Page-level text extractions
-.-.-

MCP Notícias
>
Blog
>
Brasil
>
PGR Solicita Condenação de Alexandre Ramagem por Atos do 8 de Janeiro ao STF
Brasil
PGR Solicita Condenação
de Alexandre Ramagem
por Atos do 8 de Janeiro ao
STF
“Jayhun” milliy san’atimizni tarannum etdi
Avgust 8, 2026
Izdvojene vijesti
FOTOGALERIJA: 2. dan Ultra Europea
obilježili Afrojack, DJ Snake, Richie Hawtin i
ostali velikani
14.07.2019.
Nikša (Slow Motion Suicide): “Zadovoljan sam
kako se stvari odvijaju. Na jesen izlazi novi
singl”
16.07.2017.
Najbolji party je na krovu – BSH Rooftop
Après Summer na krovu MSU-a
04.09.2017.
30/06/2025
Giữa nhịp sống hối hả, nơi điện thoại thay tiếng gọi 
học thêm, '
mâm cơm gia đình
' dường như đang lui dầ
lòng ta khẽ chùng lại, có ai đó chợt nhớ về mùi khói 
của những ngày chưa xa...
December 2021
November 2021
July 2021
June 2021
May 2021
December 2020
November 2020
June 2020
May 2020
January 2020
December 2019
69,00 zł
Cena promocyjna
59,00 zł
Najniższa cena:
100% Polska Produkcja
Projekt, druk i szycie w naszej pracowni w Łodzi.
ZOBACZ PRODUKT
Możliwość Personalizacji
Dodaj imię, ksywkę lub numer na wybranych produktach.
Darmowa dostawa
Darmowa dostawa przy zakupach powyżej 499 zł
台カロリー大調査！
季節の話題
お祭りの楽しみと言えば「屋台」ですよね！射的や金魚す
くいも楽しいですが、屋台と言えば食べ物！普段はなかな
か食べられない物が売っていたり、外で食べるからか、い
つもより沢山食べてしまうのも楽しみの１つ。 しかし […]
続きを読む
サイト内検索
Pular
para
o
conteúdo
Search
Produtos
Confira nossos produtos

-.-.-

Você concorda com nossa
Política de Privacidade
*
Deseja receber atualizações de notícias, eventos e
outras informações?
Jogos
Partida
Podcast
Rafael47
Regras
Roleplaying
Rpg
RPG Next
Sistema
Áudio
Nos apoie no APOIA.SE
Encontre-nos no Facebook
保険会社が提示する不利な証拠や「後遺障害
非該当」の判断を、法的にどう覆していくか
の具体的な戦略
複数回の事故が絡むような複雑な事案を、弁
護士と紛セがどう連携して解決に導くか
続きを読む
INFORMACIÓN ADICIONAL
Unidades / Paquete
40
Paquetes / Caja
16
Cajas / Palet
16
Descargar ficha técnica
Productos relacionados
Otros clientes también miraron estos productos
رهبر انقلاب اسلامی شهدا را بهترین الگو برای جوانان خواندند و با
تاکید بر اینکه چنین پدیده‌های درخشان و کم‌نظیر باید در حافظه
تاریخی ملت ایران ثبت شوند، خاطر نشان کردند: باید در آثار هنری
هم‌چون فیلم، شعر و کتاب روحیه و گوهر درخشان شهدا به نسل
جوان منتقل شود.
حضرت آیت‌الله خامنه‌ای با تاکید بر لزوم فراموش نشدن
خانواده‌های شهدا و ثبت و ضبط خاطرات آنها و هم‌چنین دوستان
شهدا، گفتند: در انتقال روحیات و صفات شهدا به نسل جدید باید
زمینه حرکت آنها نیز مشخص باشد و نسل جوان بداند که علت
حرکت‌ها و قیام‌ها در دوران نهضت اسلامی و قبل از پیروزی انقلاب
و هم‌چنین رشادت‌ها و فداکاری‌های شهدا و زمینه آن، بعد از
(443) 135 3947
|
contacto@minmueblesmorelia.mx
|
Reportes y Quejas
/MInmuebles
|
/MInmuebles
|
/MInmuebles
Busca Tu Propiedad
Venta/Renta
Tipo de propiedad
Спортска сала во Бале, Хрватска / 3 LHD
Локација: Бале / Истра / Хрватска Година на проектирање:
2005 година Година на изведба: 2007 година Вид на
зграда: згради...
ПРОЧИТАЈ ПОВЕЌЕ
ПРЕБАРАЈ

-.-.-

> [Directions]
Reproduce everything from the line containing "MCP Notícias" down to the line containing "December 2020", with both of those lines included.

> [Answer]
MCP Notícias
>
Blog
>
Brasil
>
PGR Solicita Condenação de Alexandre Ramagem por Atos do 8 de Janeiro ao STF
Brasil
PGR Solicita Condenação
de Alexandre Ramagem
por Atos do 8 de Janeiro ao
STF
“Jayhun” milliy san’atimizni tarannum etdi
Avgust 8, 2026
Izdvojene vijesti
FOTOGALERIJA: 2. dan Ultra Europea
obilježili Afrojack, DJ Snake, Richie Hawtin i
ostali velikani
14.07.2019.
Nikša (Slow Motion Suicide): “Zadovoljan sam
kako se stvari odvijaju. Na jesen izlazi novi
singl”
16.07.2017.
Najbolji party je na krovu – BSH Rooftop
Après Summer na krovu MSU-a
04.09.2017.
30/06/2025
Giữa nhịp sống hối hả, nơi điện thoại thay tiếng gọi 
học thêm, '
mâm cơm gia đình
' dường như đang lui dầ
lòng ta khẽ chùng lại, có ai đó chợt nhớ về mùi khói 
của những ngày chưa xa...
December 2021
November 2021
July 2021
June 2021
May 2021
December 2020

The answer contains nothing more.